Auf dem Göttinger Parteitag herrscht eine besonder Atmosphäre - weil er völlig offen ist. Die Szenerie für den Parteitag einer Arbeiterpartei im Existenzkampf hätte kaum besser gewählt werden können. Die Göttinger Lokhalle durchzieht ein kaltes Lüftchen, Eisenstreben ziehen sich entlang der Decke. In den Parteitagssaal gelangt man über einen verdunkelten Gang, an dessen Ende die Vorhänge eine Lücke freigeben, durch die die rote Bühne mit dem Linke-Schriftzug heraussticht.

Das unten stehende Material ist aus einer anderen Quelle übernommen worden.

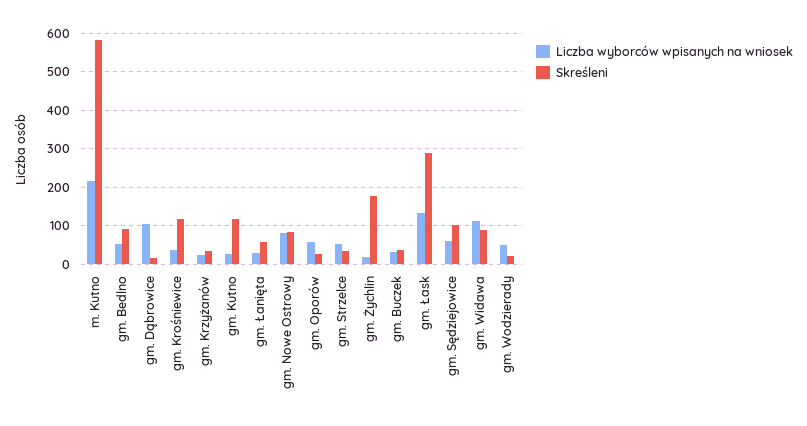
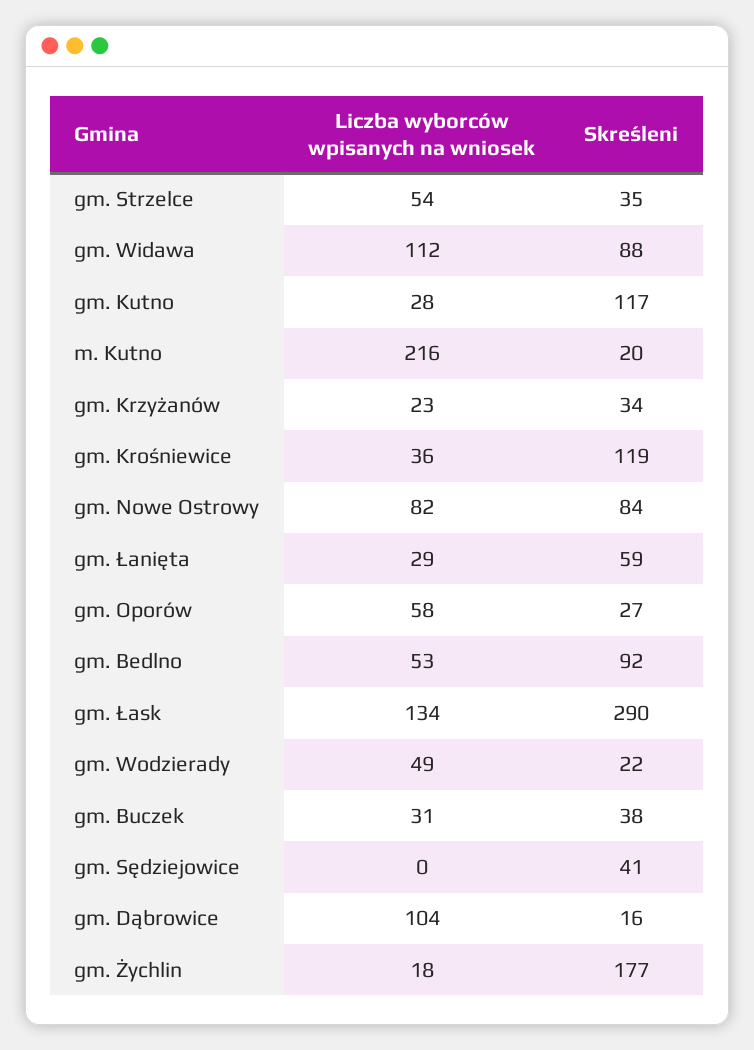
  {
    "Liczba wyborców wpisanych na wniosek": {
      "m. Kutno": 216,
      "gm. Bedlno": 53,
      "gm. Dąbrowice": 104,
      "gm. Krośniewice": 36,
      "gm. Krzyżanów": 23,
      "gm. Kutno": 28,
      "gm. Łanięta": 29,
      "gm. Nowe Ostrowy": 82,
      "gm. Oporów": 58,
      "gm. Strzelce": 54,
      "gm. Żychlin": 18,
      "gm. Buczek": 31,
      "gm. Łask": 134,
-     "gm. Sędziejowice": 60,
+     "gm. Sędziejowice": 0,
      "gm. Widawa": 112,
      "gm. Wodzierady": 49
    },
    "Skreśleni": {
-     "m. Kutno": 580,
+     "m. Kutno": 20,
      "gm. Bedlno": 92,
      "gm. Dąbrowice": 16,
      "gm. Krośniewice": 119,
      "gm. Krzyżanów": 34,
      "gm. Kutno": 117,
      "gm. Łanięta": 59,
      "gm. Nowe Ostrowy": 84,
      "gm. Oporów": 27,
      "gm. Strzelce": 35,
      "gm. Żychlin": 177,
      "gm. Buczek": 38,
      "gm. Łask": 290,
-     "gm. Sędziejowice": 100,
+     "gm. Sędziejowice": 41,
      "gm. Widawa": 88,
      "gm. Wodzierady": 22
    }
  }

Hier soll über die Zukunft der Linken entschieden werden. Fraktionschef Gregor Gysi warnte kurz vor dem Parteitag vor der Spaltung der Partei. Erstmals treten mehr als zwei Kandidaten für die Doppelspitze an – gleich zehn sind es diesmal. Bei solch Unübersichtlichkeit erschwert sich die Wahlwerbung der Kandidaten noch. Verteilt auf dem Gelände bilden sich Grüppchen aus den Landesverbänden. Die Delegierten werden noch einmal in Feinabstimmung auf die Wahlen vorbereitet. Inmitten einer steht Mecklenburg-Vorpommerns Landes-Chef Steffen Bockhahn und stimmt mit ernster Miene seine Landesgruppe auf Dietmar Bartsch ein, der stumm neben Bockhahn steht. "Selbst durch unseren Landesverband geht ein Riss", sagt einer der Delegierten. Alles sei noch völlig offen.

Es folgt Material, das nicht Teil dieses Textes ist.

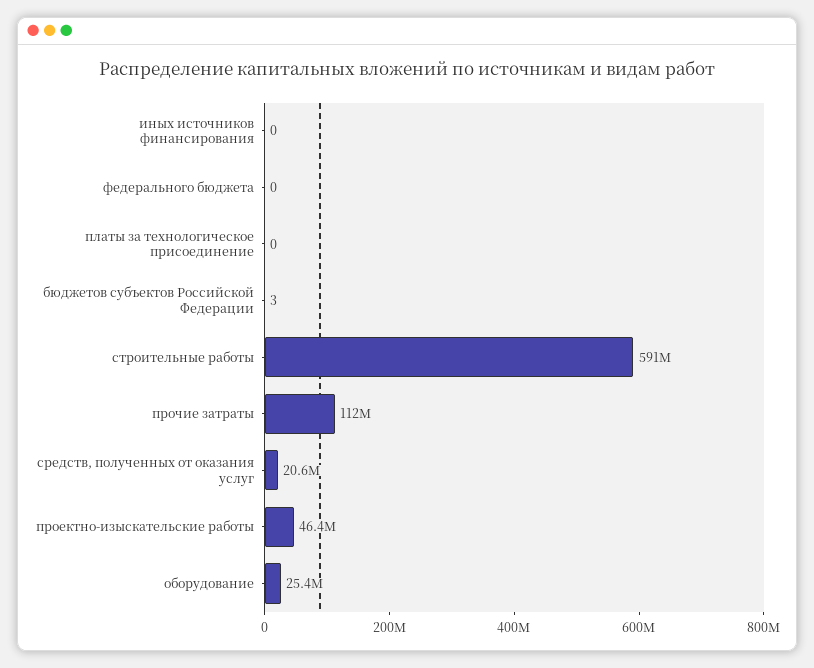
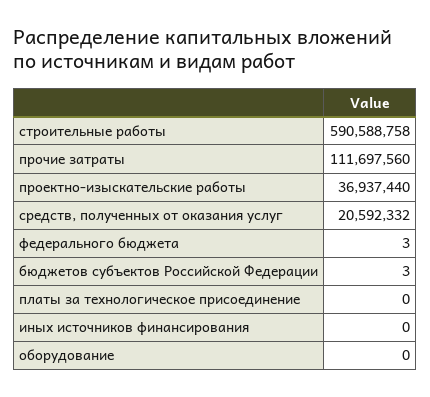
  {
    "иных источников финансирования": 0,
-   "федерального бюджета": 0,
+   "федерального бюджета": 3,
    "платы за технологическое присоединение": 0,
    "бюджетов субъектов Российской Федерации": 3,
    "строительные работы": 590588758,
    "прочие затраты": 111697560,
    "средств, полученных от оказания услуг": 20592332,
-   "проектно-изыскательские работы": 46400000,
+   "проектно-изыскательские работы": 36937440,
-   "оборудование": 25400000
+   "оборудование": 0
  }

Erstmals wird die Parteispitze nach "dem freien Spiel der Kräfte" bestimmt, wie es die Süddeutsche nannte. Kampfabstimmung, Duell, Show-Down – alles martialische Umschreibungen für eine demokratische Abstimmung. Demokratie sei, erinnert Oskar Lafontaine in seiner Rede, wenn sich die Interessen der Mehrheit durchsetzen. Dass das nun passiert, liegt auch daran, dass die alte Parteiführung es nicht geschafft hat, einen Konsens zu erreichen.

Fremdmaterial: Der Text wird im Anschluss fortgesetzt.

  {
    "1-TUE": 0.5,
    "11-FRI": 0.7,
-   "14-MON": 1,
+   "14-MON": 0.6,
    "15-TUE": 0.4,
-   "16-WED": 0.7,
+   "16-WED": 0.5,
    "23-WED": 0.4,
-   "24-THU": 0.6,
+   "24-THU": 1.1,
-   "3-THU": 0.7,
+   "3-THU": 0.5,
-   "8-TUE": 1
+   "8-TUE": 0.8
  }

Die Debatte ist hitzig, die beiden Flügel streiten sich um Leitantrag und Personentableau, um den Umgang mit der SPD und der Frage von Regierung und Opponieren, der Frage von Reform und Systemfrage. In der Sache sind sich die Redner meist weitgehend einig, es geht um die Agenda 2010, um Leiharbeit, um Afghanistan oder den Fiskalpakt. Auch beschwören alle, dass nur eine einheitliche Linke stark sein könne. Trotzdem ist die Spannung in der Partei zu spüren, die beiden Lager sticheln gegeneinander, eine dritte Gruppe beklagt die "Selbstzerfleischung" und die gegenseitigen "Denunziationen". Gregor Gysi spricht gar von "Hass", der in der Bundestagsfraktion bei manchen herrsche.

Die Last, das mit der passenden Führungsspitze zu überbrücken, wurde in die Hände der Delegierten übergeben. "Ihr habt eine schwere Aufgabe", sagt Gysi in einer für seine Verhältnisse besonders ernsten Rede. Die Unterschiede der "Interessenpartei im Westen" und der "Volkspartei im Osten" legt er offen, will diese aber akzeptiert wissen. Gysi vermeidet es, sich auf eine Seite zu schlagen: "Ihr müsst den Weg finden, eine kooperierende Führung zu wählen", ruft er den Delegierten zu. Die Klugheit der Masse wird sich wohl erst in den nächsten Wochen zeigen.